What the exercise asks: Please turn everything from the start of the items down to and including the line containing "Product & Service" into a numbered list, leaving out any blank lines.

[Given entries Boundary: Start]

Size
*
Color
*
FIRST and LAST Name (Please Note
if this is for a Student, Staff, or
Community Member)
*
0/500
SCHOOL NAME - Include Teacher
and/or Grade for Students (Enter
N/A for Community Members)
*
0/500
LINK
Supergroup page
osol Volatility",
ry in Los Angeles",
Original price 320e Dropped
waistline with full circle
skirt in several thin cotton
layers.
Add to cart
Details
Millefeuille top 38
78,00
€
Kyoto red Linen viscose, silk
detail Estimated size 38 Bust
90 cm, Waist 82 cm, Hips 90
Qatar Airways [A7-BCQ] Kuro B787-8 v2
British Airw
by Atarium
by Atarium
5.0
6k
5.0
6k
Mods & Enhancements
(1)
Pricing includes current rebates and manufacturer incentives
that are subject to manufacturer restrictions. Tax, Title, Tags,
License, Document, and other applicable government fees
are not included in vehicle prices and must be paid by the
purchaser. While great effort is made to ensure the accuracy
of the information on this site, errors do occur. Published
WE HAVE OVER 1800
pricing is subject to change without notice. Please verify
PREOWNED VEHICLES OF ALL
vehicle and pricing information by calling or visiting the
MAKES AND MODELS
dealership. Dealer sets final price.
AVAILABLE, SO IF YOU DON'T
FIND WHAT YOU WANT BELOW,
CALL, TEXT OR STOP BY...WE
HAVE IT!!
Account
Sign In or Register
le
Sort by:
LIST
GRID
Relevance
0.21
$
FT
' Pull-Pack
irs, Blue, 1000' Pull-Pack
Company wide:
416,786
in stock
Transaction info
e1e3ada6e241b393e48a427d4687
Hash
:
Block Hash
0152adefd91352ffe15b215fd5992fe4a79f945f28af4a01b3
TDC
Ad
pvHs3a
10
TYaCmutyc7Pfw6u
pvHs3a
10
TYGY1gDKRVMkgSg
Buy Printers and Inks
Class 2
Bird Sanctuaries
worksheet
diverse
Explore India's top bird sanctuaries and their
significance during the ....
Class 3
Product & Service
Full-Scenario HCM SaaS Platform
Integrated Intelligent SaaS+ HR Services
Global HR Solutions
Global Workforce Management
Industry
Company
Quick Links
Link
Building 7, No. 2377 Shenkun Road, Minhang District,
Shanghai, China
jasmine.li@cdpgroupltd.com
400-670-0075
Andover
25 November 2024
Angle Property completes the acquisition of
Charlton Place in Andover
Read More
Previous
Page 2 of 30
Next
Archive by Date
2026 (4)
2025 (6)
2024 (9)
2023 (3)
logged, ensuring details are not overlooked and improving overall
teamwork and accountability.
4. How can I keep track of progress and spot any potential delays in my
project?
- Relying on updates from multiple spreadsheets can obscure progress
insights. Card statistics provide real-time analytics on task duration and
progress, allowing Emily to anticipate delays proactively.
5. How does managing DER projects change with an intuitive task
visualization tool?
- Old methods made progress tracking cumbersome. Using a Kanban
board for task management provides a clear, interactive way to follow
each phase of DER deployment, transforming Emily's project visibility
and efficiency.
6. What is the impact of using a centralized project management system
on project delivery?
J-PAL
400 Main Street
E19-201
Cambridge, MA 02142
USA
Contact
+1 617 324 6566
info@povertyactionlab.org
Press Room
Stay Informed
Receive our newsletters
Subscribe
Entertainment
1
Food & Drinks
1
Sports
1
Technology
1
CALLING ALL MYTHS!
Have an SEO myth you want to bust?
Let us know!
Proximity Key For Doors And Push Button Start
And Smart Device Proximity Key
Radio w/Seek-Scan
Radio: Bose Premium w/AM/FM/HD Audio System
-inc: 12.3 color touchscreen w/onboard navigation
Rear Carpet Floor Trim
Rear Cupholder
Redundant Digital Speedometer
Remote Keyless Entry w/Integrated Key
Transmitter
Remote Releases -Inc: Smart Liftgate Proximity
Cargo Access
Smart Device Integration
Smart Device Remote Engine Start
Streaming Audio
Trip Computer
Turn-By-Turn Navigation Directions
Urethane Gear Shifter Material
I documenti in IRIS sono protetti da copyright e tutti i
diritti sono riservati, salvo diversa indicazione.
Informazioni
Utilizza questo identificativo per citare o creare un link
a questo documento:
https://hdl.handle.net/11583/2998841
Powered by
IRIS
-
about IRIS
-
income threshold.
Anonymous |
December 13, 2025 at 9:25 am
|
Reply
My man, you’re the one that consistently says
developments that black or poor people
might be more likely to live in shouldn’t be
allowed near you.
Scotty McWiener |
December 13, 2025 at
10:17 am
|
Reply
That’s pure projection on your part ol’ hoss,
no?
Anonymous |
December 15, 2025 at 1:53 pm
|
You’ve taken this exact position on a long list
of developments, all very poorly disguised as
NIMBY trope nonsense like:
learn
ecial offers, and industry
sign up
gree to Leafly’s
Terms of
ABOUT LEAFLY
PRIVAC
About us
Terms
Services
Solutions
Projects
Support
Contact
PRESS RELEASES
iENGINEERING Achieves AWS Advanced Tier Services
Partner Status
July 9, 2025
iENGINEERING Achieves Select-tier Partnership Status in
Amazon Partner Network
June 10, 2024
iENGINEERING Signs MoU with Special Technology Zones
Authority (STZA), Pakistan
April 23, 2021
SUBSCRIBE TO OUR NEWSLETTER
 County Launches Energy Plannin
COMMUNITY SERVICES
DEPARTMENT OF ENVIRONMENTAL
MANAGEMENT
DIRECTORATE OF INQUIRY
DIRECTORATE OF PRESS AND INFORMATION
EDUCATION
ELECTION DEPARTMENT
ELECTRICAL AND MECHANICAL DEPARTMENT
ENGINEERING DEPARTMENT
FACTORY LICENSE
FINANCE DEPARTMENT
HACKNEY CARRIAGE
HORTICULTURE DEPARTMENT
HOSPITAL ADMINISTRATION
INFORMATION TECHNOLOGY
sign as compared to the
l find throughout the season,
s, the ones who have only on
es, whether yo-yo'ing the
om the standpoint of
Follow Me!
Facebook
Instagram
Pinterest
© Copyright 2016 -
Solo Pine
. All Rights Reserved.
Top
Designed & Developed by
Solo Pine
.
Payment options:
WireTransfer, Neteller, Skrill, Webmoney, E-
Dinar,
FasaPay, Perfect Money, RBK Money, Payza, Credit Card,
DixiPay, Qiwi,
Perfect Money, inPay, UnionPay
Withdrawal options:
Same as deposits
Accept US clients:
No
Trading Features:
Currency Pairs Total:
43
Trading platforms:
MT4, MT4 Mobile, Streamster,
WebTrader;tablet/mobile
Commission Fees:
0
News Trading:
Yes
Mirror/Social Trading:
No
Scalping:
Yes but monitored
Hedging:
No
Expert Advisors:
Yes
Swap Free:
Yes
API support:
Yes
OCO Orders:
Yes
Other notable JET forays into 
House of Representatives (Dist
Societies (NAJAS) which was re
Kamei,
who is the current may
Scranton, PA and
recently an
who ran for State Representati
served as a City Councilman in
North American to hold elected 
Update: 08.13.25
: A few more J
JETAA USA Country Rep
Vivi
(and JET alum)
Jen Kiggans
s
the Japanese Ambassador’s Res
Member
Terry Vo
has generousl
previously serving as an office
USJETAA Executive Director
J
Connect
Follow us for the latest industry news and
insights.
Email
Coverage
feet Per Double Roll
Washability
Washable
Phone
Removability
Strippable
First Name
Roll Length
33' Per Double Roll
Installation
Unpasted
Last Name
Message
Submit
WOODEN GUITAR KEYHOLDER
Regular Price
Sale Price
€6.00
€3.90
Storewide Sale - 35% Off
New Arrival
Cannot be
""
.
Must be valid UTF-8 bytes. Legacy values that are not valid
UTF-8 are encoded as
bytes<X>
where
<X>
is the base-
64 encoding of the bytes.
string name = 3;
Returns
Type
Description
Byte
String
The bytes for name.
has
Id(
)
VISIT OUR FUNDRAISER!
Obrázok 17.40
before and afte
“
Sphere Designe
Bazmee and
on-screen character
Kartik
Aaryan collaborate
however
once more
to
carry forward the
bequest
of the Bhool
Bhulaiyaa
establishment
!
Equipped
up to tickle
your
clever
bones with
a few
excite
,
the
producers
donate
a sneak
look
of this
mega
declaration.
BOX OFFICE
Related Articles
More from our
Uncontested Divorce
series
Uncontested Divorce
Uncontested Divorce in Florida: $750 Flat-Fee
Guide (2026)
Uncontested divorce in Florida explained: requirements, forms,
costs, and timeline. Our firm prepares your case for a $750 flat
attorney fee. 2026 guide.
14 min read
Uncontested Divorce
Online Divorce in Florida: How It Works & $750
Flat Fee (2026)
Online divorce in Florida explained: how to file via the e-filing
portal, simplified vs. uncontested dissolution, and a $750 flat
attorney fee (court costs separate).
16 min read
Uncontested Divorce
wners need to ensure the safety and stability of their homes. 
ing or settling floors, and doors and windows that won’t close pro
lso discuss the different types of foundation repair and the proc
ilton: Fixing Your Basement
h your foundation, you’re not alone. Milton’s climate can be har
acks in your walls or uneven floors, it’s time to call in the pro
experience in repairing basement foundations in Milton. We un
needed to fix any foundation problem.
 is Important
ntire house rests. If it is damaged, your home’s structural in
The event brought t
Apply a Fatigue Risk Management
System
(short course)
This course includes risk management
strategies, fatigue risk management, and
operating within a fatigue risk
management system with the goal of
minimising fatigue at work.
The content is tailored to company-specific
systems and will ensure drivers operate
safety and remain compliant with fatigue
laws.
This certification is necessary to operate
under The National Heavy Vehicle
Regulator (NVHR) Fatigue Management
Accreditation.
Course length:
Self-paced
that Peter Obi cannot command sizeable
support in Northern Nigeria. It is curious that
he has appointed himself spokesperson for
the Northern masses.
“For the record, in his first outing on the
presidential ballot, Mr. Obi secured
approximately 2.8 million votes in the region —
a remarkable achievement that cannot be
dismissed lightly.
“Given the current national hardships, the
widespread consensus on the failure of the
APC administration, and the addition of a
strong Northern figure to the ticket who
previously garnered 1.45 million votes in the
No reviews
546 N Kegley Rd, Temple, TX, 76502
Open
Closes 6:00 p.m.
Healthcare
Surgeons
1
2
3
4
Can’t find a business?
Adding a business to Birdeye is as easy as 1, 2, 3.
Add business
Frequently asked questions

[Given entries Boundary: End]

Output for this task:
1. Size
2. *
3. Color
4. *
5. FIRST and LAST Name (Please Note
6. if this is for a Student, Staff, or
7. Community Member)
8. *
9. 0/500
10. SCHOOL NAME - Include Teacher
11. and/or Grade for Students (Enter
12. N/A for Community Members)
13. *
14. 0/500
15. LINK
16. Supergroup page
17. osol Volatility",
18. ry in Los Angeles",
19. Original price 320e Dropped
20. waistline with full circle
21. skirt in several thin cotton
22. layers.
23. Add to cart
24. Details
25. Millefeuille top 38
26. 78,00
27. €
28. Kyoto red Linen viscose, silk
29. detail Estimated size 38 Bust
30. 90 cm, Waist 82 cm, Hips 90
31. Qatar Airways [A7-BCQ] Kuro B787-8 v2
32. British Airw
33. by Atarium
34. by Atarium
35. 5.0
36. 6k
37. 5.0
38. 6k
39. Mods & Enhancements
40. (1)
41. Pricing includes current rebates and manufacturer incentives
42. that are subject to manufacturer restrictions. Tax, Title, Tags,
43. License, Document, and other applicable government fees
44. are not included in vehicle prices and must be paid by the
45. purchaser. While great effort is made to ensure the accuracy
46. of the information on this site, errors do occur. Published
47. WE HAVE OVER 1800
48. pricing is subject to change without notice. Please verify
49. PREOWNED VEHICLES OF ALL
50. vehicle and pricing information by calling or visiting the
51. MAKES AND MODELS
52. dealership. Dealer sets final price.
53. AVAILABLE, SO IF YOU DON'T
54. FIND WHAT YOU WANT BELOW,
55. CALL, TEXT OR STOP BY...WE
56. HAVE IT!!
57. Account
58. Sign In or Register
59. le
60. Sort by:
61. LIST
62. GRID
63. Relevance
64. 0.21
65. $
66. FT
67. ' Pull-Pack
68. irs, Blue, 1000' Pull-Pack
69. Company wide:
70. 416,786
71. in stock
72. Transaction info
73. e1e3ada6e241b393e48a427d4687
74. Hash
75. :
76. Block Hash
77. 0152adefd91352ffe15b215fd5992fe4a79f945f28af4a01b3
78. TDC
79. Ad
80. pvHs3a
81. 10
82. TYaCmutyc7Pfw6u
83. pvHs3a
84. 10
85. TYGY1gDKRVMkgSg
86. Buy Printers and Inks
87. Class 2
88. Bird Sanctuaries
89. worksheet
90. diverse
91. Explore India's top bird sanctuaries and their
92. significance during the ....
93. Class 3
94. Product & Service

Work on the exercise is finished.